ASSIGNMENT
Set the pictures aside and return each record below precisely as written.

AVAILABLE DATA
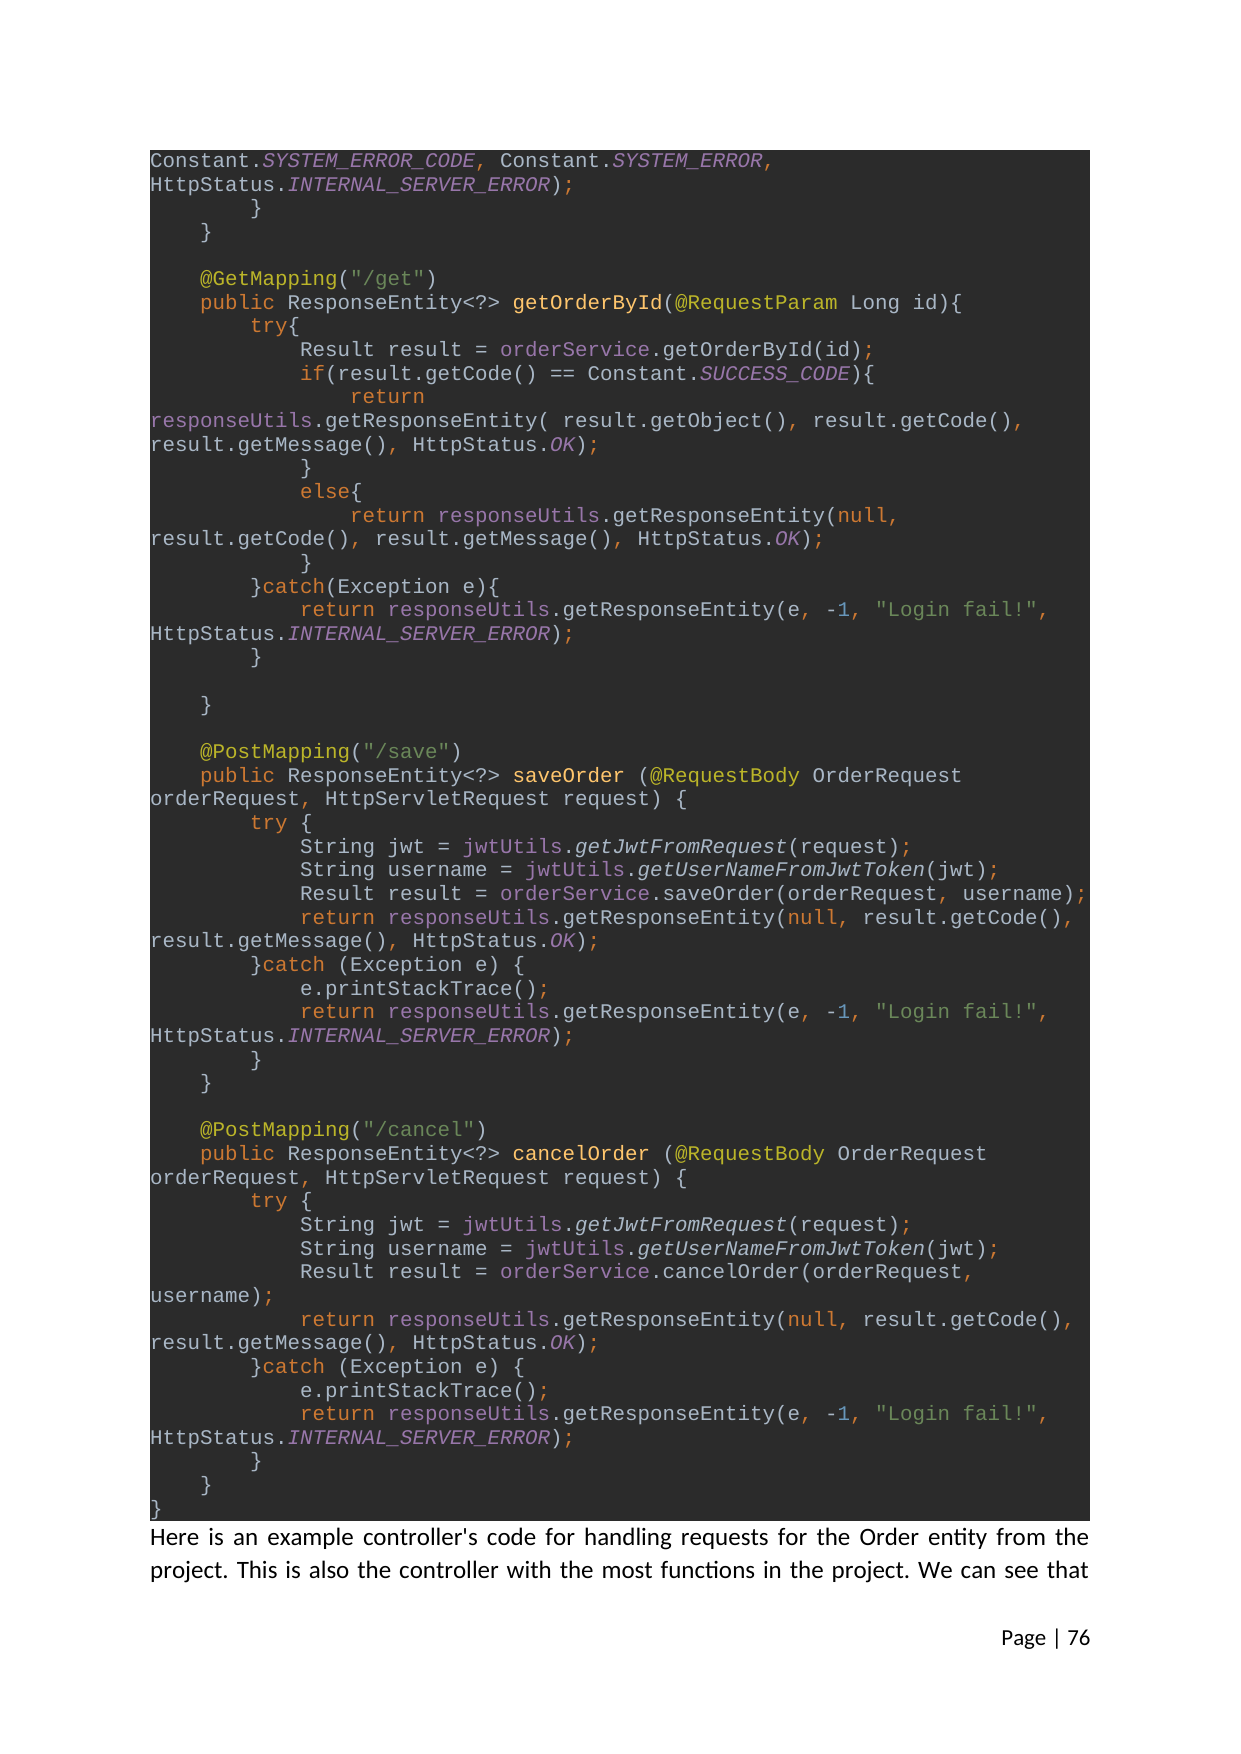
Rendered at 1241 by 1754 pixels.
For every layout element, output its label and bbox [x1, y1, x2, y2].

text [150, 1521, 1090, 1585]
text [150, 150, 1090, 1521]
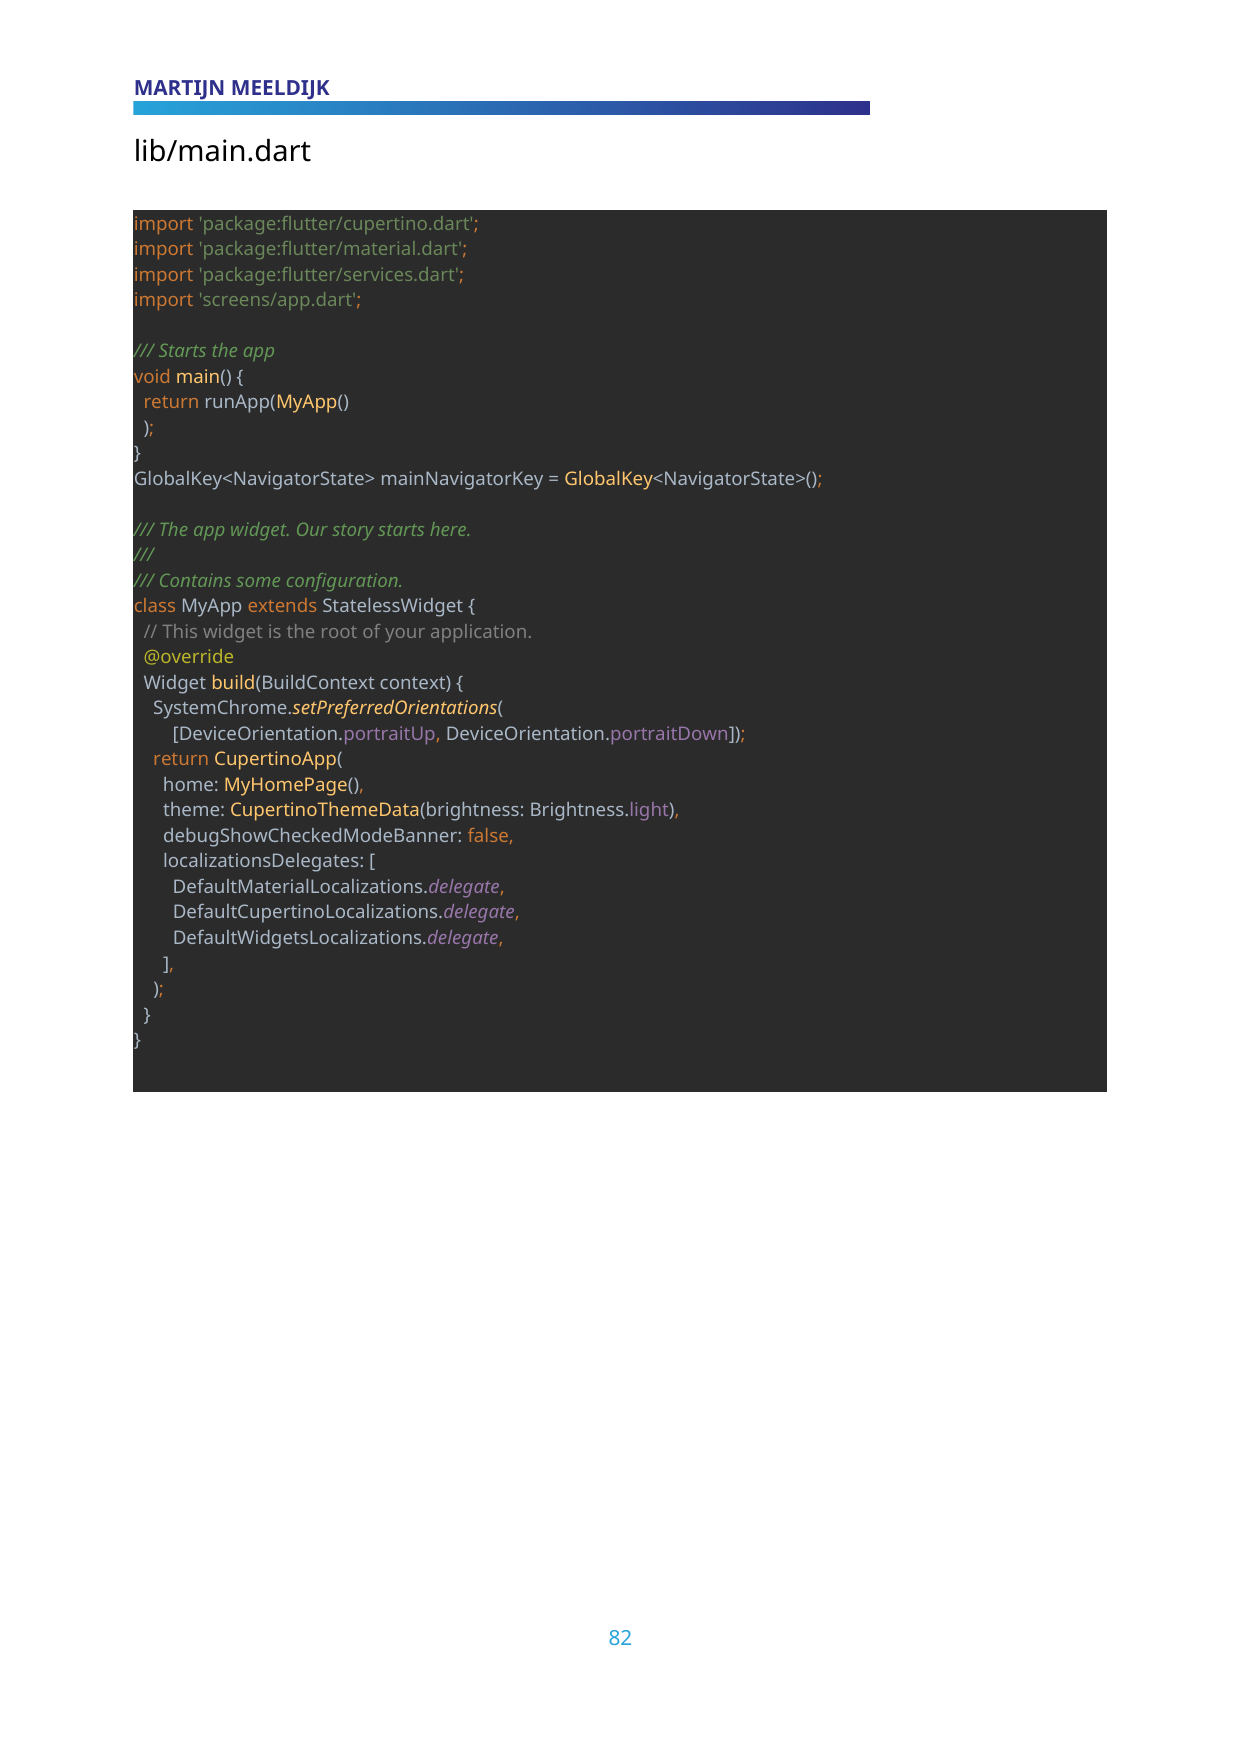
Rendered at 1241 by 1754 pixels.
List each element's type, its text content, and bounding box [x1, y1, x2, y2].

text import 'package:flutter/cupertino.dart'; import 'package:flutter/material.dart'; import 'package:flutter/services.dart'; import 'screens/app.dart'; /// Starts the app void main() { return runApp(MyApp() ); } GlobalKey<NavigatorState> mainNavigatorKey = GlobalKey<NavigatorState>(); /// The app widget. Our story starts here. /// /// Contains some configuration. class MyApp extends StatelessWidget { // This widget is the root of your application. @override Widget build(BuildContext context) { SystemChrome.setPreferredOrientations( [DeviceOrientation.portraitUp, DeviceOrientation.portraitDown]); return CupertinoApp( home: MyHomePage(), theme: CupertinoThemeData(brightness: Brightness.light), debugShowCheckedModeBanner: false, localizationsDelegates: [ DefaultMaterialLocalizations.delegate, DefaultCupertinoLocalizations.delegate, DefaultWidgetsLocalizations.delegate, ], ); } } [133, 210, 1107, 1092]
text lib/main.dart [133, 130, 1107, 170]
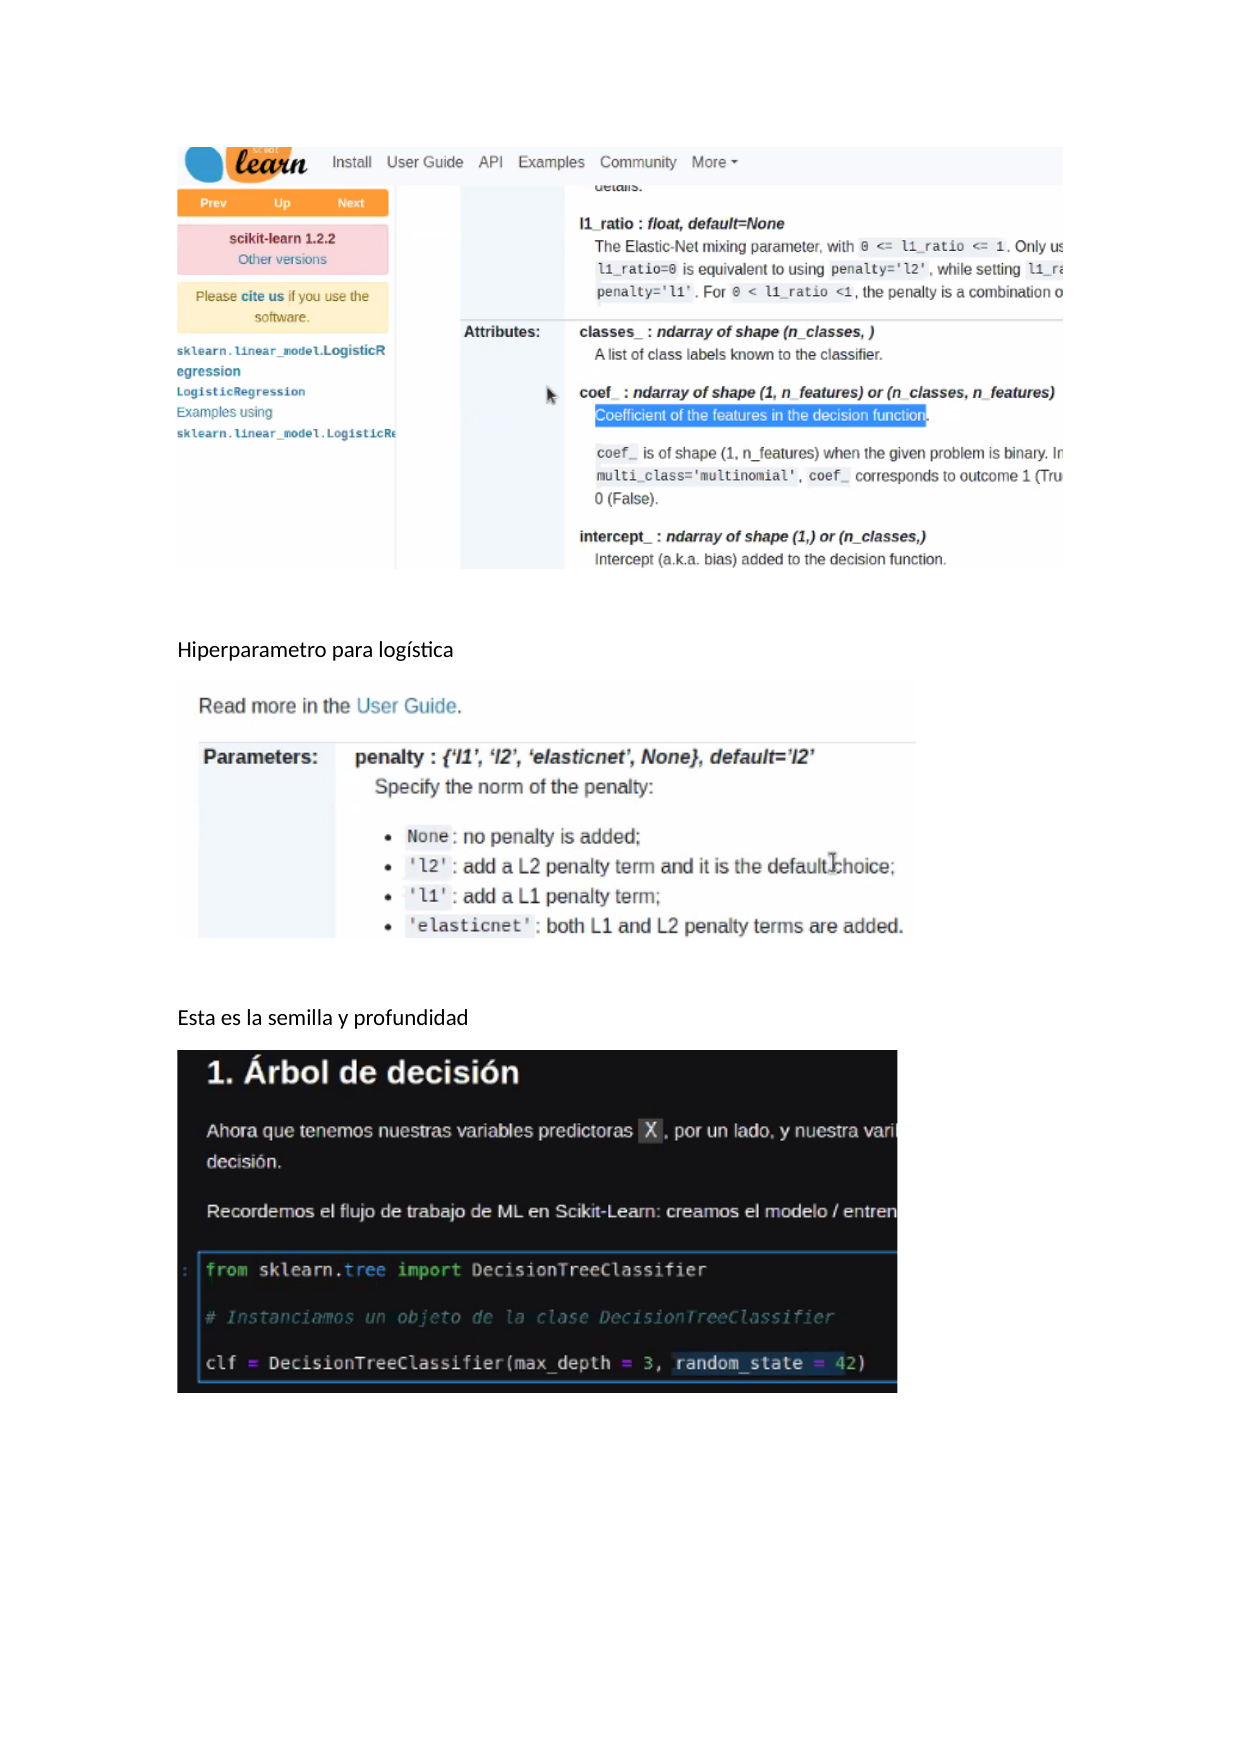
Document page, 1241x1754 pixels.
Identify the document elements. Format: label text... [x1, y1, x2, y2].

RESULT FOR THIS EXERCISE
Rendered at 1241 by 1754 pixels.
For every layout element, output its label and bbox [x1, y1, x2, y2].

text [150, 1521, 1090, 1585]
text [150, 150, 1090, 1521]
Rendered at 1241 by 1754 pixels.
List each element's type, its text content, and bounding box [x1, y1, x2, y2].

text import 'package:flutter/cupertino.dart'; import 'package:flutter/material.dart'; import 'package:flutter/services.dart'; import 'screens/app.dart'; /// Starts the app void main() { return runApp(MyApp() ); } GlobalKey<NavigatorState> mainNavigatorKey = GlobalKey<NavigatorState>(); /// The app widget. Our story starts here. /// /// Contains some configuration. class MyApp extends StatelessWidget { // This widget is the root of your application. @override Widget build(BuildContext context) { SystemChrome.setPreferredOrientations( [DeviceOrientation.portraitUp, DeviceOrientation.portraitDown]); return CupertinoApp( home: MyHomePage(), theme: CupertinoThemeData(brightness: Brightness.light), debugShowCheckedModeBanner: false, localizationsDelegates: [ DefaultMaterialLocalizations.delegate, DefaultCupertinoLocalizations.delegate, DefaultWidgetsLocalizations.delegate, ], ); } } [133, 210, 1107, 1092]
text lib/main.dart [133, 130, 1107, 170]
Document page, 1241x1754 pixels.
Identify the document elements. Format: label text... [x1, y1, x2, y2].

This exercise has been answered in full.